I see the likelihood that famous men have walked over this same square is decent.

I see the chance that billionaires have tread upon it.

I catch a glimpse of people of renown from other countries who have walked across it.

I see back farther.

I see back to a time when this linoleum square wasn’t there.

I see a dusty, asphalt street that wingtip Fords and Chevy’s drag up and down in the humid evenings, boys with their best girls beside them, out on the town.

I see this street stricken with silence when the news that one of its own was gunned down in another city.

I look past the asphalt street to when it was a muddy, bumpy road that horses and buggies traveled down. 

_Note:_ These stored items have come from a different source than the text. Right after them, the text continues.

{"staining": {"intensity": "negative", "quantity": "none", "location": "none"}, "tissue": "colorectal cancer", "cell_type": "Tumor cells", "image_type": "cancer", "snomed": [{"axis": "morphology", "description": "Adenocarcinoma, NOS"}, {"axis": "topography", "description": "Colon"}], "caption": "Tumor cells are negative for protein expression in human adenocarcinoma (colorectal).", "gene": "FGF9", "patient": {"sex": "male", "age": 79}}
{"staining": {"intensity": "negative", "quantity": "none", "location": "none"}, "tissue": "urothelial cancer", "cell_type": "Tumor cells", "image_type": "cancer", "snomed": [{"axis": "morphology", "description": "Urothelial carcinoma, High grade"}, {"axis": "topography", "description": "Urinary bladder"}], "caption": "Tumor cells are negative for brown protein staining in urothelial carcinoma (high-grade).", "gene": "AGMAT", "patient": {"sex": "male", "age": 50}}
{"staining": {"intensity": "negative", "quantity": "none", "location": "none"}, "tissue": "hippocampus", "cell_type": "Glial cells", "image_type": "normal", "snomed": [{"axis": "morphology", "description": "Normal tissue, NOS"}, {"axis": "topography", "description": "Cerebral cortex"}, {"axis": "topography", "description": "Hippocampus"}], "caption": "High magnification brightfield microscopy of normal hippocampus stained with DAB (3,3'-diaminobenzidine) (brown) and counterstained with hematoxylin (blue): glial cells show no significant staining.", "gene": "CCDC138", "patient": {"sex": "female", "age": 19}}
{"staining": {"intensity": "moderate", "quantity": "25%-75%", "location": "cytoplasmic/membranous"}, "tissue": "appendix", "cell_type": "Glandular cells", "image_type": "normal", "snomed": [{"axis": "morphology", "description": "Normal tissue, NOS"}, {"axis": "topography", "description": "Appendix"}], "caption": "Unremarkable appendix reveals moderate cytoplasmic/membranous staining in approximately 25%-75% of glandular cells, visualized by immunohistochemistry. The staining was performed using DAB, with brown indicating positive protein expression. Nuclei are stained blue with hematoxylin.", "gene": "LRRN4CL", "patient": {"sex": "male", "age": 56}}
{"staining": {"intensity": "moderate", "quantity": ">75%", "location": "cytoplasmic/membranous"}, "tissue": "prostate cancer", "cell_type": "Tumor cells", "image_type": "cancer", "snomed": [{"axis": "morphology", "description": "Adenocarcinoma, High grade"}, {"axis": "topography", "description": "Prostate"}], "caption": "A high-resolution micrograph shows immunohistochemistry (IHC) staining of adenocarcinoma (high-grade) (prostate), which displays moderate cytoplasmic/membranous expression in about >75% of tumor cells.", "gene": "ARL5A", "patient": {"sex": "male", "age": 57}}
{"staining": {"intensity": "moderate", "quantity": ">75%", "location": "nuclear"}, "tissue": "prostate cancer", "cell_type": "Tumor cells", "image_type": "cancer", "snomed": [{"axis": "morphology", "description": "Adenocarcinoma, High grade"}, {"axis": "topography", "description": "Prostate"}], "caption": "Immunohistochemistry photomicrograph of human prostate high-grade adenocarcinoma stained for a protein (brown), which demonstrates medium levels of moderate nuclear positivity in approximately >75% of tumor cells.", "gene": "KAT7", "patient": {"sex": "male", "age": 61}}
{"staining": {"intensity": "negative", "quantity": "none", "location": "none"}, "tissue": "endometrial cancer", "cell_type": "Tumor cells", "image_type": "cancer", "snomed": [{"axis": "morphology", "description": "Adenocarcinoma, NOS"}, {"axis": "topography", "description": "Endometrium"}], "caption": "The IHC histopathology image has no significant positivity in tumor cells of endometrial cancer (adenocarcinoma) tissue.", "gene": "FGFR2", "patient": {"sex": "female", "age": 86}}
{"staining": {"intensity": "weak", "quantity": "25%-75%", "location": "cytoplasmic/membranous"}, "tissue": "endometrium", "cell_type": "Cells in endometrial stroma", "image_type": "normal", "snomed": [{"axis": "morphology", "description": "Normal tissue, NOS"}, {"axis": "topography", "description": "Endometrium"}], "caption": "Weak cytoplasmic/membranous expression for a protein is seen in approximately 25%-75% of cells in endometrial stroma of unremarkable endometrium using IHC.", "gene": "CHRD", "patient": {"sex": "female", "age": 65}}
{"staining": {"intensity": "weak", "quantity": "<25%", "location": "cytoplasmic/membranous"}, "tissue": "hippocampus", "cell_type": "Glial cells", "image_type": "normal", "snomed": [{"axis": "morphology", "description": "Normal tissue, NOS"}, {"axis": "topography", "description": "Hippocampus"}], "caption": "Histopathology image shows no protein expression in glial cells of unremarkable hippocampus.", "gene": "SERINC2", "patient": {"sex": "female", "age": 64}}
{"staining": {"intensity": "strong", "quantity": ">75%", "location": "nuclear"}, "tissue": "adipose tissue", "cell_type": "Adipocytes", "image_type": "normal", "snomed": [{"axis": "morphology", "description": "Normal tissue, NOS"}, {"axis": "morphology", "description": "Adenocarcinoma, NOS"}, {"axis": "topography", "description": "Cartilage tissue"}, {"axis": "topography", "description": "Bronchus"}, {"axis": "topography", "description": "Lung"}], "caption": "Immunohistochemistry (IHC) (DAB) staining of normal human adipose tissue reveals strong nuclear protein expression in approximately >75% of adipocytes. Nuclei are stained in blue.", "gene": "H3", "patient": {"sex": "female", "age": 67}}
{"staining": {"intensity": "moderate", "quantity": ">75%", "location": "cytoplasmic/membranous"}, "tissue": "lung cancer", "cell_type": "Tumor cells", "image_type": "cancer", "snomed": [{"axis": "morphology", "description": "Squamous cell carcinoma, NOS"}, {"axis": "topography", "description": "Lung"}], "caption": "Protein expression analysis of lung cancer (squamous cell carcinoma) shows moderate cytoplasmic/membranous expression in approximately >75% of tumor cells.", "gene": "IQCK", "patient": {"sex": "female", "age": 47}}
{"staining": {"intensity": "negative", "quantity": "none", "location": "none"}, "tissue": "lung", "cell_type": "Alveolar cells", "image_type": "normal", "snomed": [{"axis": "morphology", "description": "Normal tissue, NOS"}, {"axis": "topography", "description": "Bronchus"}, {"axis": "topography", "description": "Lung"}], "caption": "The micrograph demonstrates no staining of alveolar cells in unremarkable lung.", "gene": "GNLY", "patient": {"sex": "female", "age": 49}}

And, I see that forlorn day when a nine car train pulls out of the station, bearing, in one of the cars, its silent passage of grief. 

This street is packed with those come to see their fated champion off for the last time.

I listen now, because the street isn’t there yet. 

The world is a quieter place than it is today. 

I hear the gentle slap, slap, of the water wheel and the low growl of the grist mill as it grounds away at the day’s assignment.

I see men in while leggings and tricorn hats come to pick up the next months menu from the mill.

But I hear something else.  I hear the roar of musket fire and the agonized screams and moans from the lingering death those wounds cause. 

I see men, hit with cannon fire in the most basic of butchery and brutality possible.

I look harder; the evening is getting late, but I want to see all of it before I leave.

It is quiet now, and there is no street, and there are no houses, or great stone buildings. 

As the seasons come and go, I see Indians pass over this area, soft footed and sure in their direction. 

Katydids buzz, blackbirds chirp to their always there cousins, and at night, I hear a coyote calling, in that lonesome way they do.

I shake my head and rub my eyes, coming back to the present. 

I am looking at the white, dirty, linoleum square again. 

I make my way to the baggage claim and retrieve my luggage. 

In a couple of days, I’ll be back in this city after attending the wedding of a friend.

I’ll drive by the Washington monument, the White House, and the Capital itself. 

And then I’ll ask myself. 

Which age mattered the most? 

And whose footprints did I step in?

And will it make a difference, sometime, somewhere, when someone steps into my footprints?